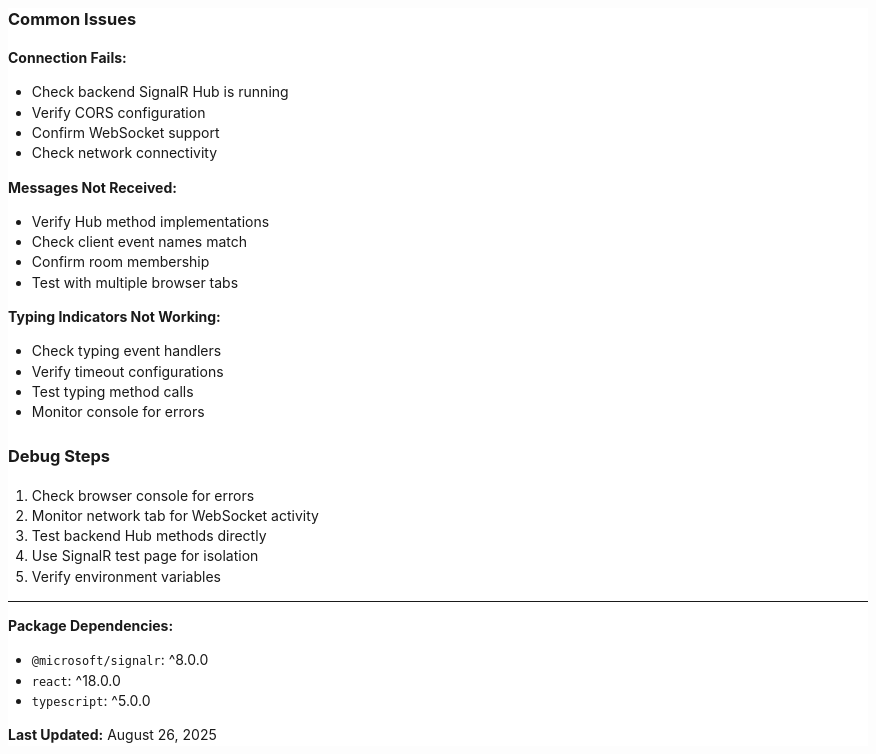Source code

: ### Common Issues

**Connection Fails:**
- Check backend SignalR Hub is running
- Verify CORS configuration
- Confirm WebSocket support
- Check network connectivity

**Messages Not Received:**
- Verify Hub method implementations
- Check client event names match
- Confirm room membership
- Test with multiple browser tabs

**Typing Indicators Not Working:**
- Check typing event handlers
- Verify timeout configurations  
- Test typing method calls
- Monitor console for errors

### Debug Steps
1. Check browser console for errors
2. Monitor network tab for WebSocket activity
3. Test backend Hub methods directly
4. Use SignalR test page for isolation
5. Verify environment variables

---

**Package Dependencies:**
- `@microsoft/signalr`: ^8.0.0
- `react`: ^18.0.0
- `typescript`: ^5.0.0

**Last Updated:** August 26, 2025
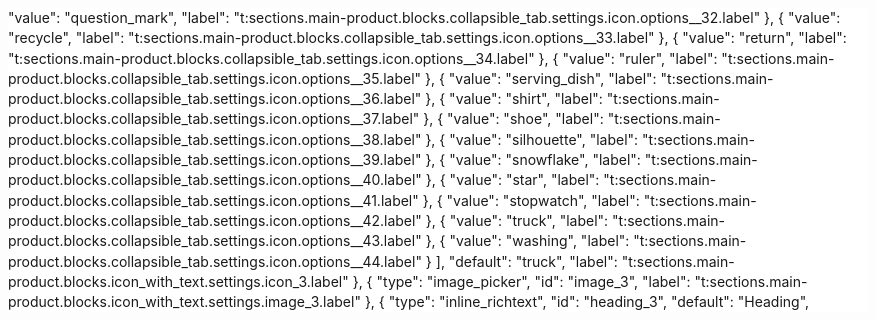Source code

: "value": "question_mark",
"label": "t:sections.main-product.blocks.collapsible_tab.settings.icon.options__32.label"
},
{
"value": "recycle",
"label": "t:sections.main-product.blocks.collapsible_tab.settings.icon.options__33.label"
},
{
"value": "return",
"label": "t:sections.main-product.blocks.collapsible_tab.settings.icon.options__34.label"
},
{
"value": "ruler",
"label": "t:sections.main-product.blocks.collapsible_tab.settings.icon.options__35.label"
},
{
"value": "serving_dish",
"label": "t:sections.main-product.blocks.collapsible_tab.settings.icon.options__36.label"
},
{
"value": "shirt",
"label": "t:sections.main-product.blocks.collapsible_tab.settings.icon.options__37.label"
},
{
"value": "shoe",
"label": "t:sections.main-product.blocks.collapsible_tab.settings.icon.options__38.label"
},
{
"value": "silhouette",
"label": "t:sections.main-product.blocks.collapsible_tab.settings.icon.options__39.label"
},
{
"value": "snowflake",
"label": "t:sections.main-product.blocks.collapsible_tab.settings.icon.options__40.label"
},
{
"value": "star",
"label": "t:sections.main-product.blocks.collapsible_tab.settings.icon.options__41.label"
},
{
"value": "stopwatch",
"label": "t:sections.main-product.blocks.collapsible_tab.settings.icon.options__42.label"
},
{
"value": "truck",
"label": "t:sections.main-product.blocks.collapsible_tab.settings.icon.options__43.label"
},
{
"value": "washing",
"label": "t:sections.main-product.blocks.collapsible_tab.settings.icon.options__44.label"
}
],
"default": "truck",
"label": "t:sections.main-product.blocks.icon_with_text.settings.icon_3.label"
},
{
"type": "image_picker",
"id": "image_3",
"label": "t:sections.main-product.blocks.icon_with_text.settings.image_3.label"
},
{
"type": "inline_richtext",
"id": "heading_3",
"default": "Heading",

________

*REQUIRED WORK:*
Print each record as it appears above, dropping every picture from the copy.

*YOUR RESPONSE:*
Source code

: ### Common Issues

**Connection Fails:**
- Check backend SignalR Hub is running
- Verify CORS configuration
- Confirm WebSocket support
- Check network connectivity

**Messages Not Received:**
- Verify Hub method implementations
- Check client event names match
- Confirm room membership
- Test with multiple browser tabs

**Typing Indicators Not Working:**
- Check typing event handlers
- Verify timeout configurations  
- Test typing method calls
- Monitor console for errors

### Debug Steps
1. Check browser console for errors
2. Monitor network tab for WebSocket activity
3. Test backend Hub methods directly
4. Use SignalR test page for isolation
5. Verify environment variables

---

**Package Dependencies:**
- `@microsoft/signalr`: ^8.0.0
- `react`: ^18.0.0
- `typescript`: ^5.0.0

**Last Updated:** August 26, 2025
Source code

: "value": "question_mark",
"label": "t:sections.main-product.blocks.collapsible_tab.settings.icon.options__32.label"
},
{
"value": "recycle",
"label": "t:sections.main-product.blocks.collapsible_tab.settings.icon.options__33.label"
},
{
"value": "return",
"label": "t:sections.main-product.blocks.collapsible_tab.settings.icon.options__34.label"
},
{
"value": "ruler",
"label": "t:sections.main-product.blocks.collapsible_tab.settings.icon.options__35.label"
},
{
"value": "serving_dish",
"label": "t:sections.main-product.blocks.collapsible_tab.settings.icon.options__36.label"
},
{
"value": "shirt",
"label": "t:sections.main-product.blocks.collapsible_tab.settings.icon.options__37.label"
},
{
"value": "shoe",
"label": "t:sections.main-product.blocks.collapsible_tab.settings.icon.options__38.label"
},
{
"value": "silhouette",
"label": "t:sections.main-product.blocks.collapsible_tab.settings.icon.options__39.label"
},
{
"value": "snowflake",
"label": "t:sections.main-product.blocks.collapsible_tab.settings.icon.options__40.label"
},
{
"value": "star",
"label": "t:sections.main-product.blocks.collapsible_tab.settings.icon.options__41.label"
},
{
"value": "stopwatch",
"label": "t:sections.main-product.blocks.collapsible_tab.settings.icon.options__42.label"
},
{
"value": "truck",
"label": "t:sections.main-product.blocks.collapsible_tab.settings.icon.options__43.label"
},
{
"value": "washing",
"label": "t:sections.main-product.blocks.collapsible_tab.settings.icon.options__44.label"
}
],
"default": "truck",
"label": "t:sections.main-product.blocks.icon_with_text.settings.icon_3.label"
},
{
"type": "image_picker",
"id": "image_3",
"label": "t:sections.main-product.blocks.icon_with_text.settings.image_3.label"
},
{
"type": "inline_richtext",
"id": "heading_3",
"default": "Heading",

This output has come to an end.